In our case, “RainTomorrow” is the class label/target. Let’s store it in the target variable and drop it from the train_data. Then, split the data – Testing: 30% and Training: 70%.
# Store RainTomorrow column values in a target variable
target = train_data['RainTomorrow']
# Include the independent attributes by dropping 'RainTomorrow' and 'Date' by dropping columns.
train_data = train_data.drop(['RainTomorrow', 'Date'], axis=1)
# Split the train_data into the train and test sets
X_train, X_test, y_train, y_test = train_test_split(train_data,target,test_size=0.3)
print(X_train.shape)
print(X_test.shape)
Output:
After splitting the train_data, out of 1,45,460 records, 1,01,822 records are used for training and 43,638 records are used for testing the model.
Model Fitting and Evaluation – Random Forest
- Import the DecisionTreeClassifier from the “sklearn.tree” module.

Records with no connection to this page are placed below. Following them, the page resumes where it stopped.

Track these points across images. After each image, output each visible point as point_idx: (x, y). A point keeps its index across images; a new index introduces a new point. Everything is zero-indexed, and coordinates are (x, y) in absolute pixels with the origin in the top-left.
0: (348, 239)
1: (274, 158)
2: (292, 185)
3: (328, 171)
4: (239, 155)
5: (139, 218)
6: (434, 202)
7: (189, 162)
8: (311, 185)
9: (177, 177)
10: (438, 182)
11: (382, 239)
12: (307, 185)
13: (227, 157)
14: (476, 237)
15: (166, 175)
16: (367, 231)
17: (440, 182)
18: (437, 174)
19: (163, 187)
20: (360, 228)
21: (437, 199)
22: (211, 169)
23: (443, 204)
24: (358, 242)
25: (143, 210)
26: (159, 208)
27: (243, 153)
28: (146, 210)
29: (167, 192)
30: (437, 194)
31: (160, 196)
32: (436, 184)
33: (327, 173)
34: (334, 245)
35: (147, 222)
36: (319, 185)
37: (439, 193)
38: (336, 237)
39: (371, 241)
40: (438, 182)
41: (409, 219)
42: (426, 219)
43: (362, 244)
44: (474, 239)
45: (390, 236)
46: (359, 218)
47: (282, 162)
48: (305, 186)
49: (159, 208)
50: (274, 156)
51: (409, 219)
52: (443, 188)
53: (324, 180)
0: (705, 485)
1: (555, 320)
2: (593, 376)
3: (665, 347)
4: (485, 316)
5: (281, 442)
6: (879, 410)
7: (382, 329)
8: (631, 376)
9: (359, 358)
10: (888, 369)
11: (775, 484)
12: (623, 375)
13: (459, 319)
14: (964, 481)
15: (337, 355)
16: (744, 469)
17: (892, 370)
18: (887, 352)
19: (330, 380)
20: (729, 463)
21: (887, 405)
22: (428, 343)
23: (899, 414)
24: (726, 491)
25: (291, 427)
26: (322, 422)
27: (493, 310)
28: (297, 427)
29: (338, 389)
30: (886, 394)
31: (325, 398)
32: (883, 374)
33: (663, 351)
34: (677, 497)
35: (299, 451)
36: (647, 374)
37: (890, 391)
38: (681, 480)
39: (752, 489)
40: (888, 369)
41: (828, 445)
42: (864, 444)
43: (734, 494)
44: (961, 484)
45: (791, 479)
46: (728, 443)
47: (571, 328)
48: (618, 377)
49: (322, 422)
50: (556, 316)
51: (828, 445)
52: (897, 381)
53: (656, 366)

- Define the RandomForestClassifier Model – model1 with parameters – n_estimators=50, criterion=”gini”, bootstrap=True and max_samples=20.
- Fit the model using the fit() method. It takes the Training – Independent data as the first parameter and the Training – Target data as the second parameter.
- Predict the model1 for the records that are used for testing (test the independent attributes). The predict() function takes the array of records to be predicted.
- Finally, use the score() function to get the model1 accuracy. It takes the Testing – Independent data as the first parameter and the Testing – Target data as the second parameter.
# Define the model with 50 trees
model1 = RandomForestClassifier(n_estimators=50,criterion="gini",bootstrap=True,max_samples=20)
# Fit the model
model1.fit(X_train, y_train)
# Predict the data and get the model score
y_pred = model1.predict(X_test)
print(model1.score(X_test,y_test) * 100,"\n")
print(y_pred)
Output:
The model score is 80.711%.
Let’s fit a model using the DecisionTreeClassifier.
# Define the model
model2 = DecisionTreeClassifier()
# Fit the model
model2.fit(X_train, y_train)
# Predict the data and get the model score
y_pred = model2.predict(X_test)
print(model2.score(X_test,y_test) * 100,"\n")
print(y_pred)
Output:
If you try with the Decision Tree, it gives only 78.5% accuracy.
Conclusion
We learned now how to predict the rainfall that will occur the next day or not using one of the Machine Learning Classification – Ensembling Technique (Random Forest). Also, we fitted a model using the Decision Tree but is given less accuracy than the Random Forest. Also, this dataset includes the data preprocessing steps like Data Cleaning (missing values removal from the specific columns) and Data Transformation. Each step is explained with code snippets and outputs.